The problem> From the entries that follow, copy every line with the word "display".

Information given>
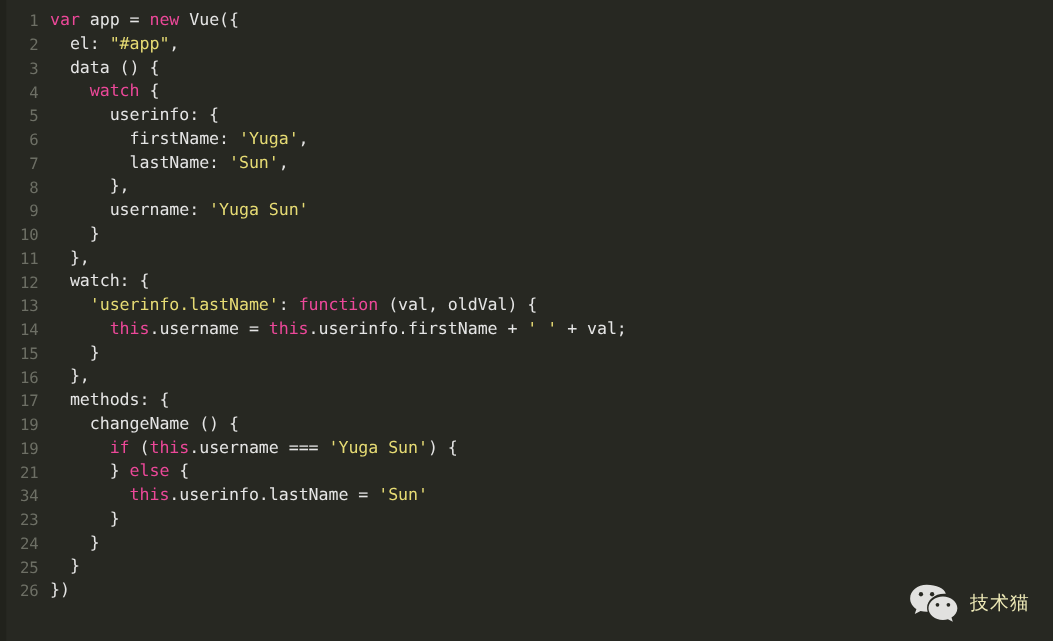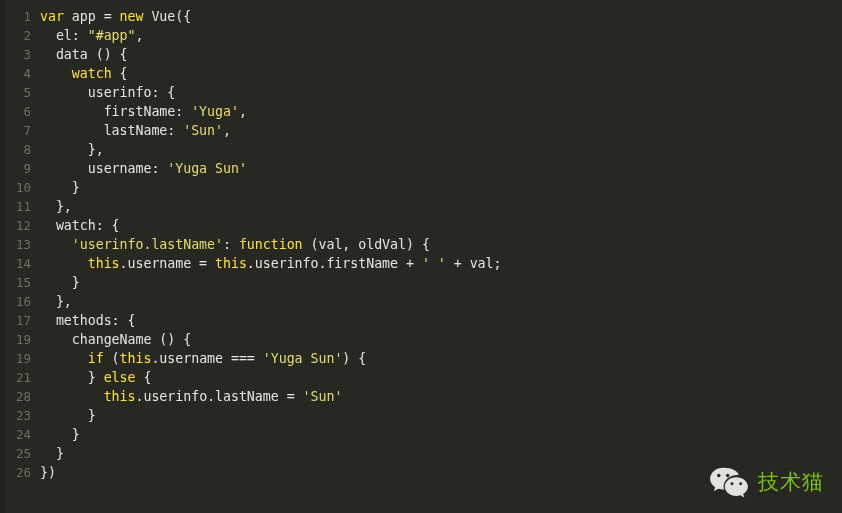--- a/index.html
+++ b/index.html
@@ -37,34 +37,34 @@
   }
   td.code{
     padding:0;
     color:#f8f8f2;
     font-size:13.3px;
     line-height:19px;
     vertical-align:top;
     white-space:pre;
     letter-spacing:-0.05px;
   }
-  .tok-kw{color:#fde047;}
+  .tok-kw{color:#ec4899;}
   .tok-str{color:#e6db74;}
   .tok-txt{color:#e5e5e5;}
   .watermark{
     position:absolute;
     right:18px;bottom:14px;
     display:flex;align-items:center;gap:9px;
     opacity:0.93;
   }
   .wm-logo{width:40px;height:33px;display:block;}
   .wm-text{
     font-family:"DejaVu Sans","Liberation Sans",sans-serif;
-    font-size:21px;
-    color:#84cc16;
+    font-size:15px;
+    color:#fef9c3;
     letter-spacing:1px;
     line-height:1;
   }
 </style>
 </head>
 <body>
 
 <div id="root">
 
   <div class="edge-strip"></div>
@@ -146,21 +146,21 @@
           </tr>
           <tr>
             <td class="gutter">19</td>
             <td class="code"><span class="tok-txt">      </span><span class="tok-kw">if</span><span class="tok-txt"> (</span><span class="tok-kw">this</span><span class="tok-txt">.username === </span><span class="tok-str">'Yuga Sun'</span><span class="tok-txt">) {</span></td>
           </tr>
           <tr>
             <td class="gutter">21</td>
             <td class="code"><span class="tok-txt">      } </span><span class="tok-kw">else</span><span class="tok-txt"> {</span></td>
           </tr>
           <tr>
-            <td class="gutter">28</td>
+            <td class="gutter">34</td>
             <td class="code"><span class="tok-txt">        </span><span class="tok-kw">this</span><span class="tok-txt">.userinfo.lastName = </span><span class="tok-str">'Sun'</span></td>
           </tr>
           <tr>
             <td class="gutter">23</td>
             <td class="code"><span class="tok-txt">      }</span></td>
           </tr>
           <tr>
             <td class="gutter">24</td>
             <td class="code"><span class="tok-txt">    }</span></td>
           </tr>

Task result>
     display:flex;align-items:center;gap:9px;
   .wm-logo{width:40px;height:33px;display:block;}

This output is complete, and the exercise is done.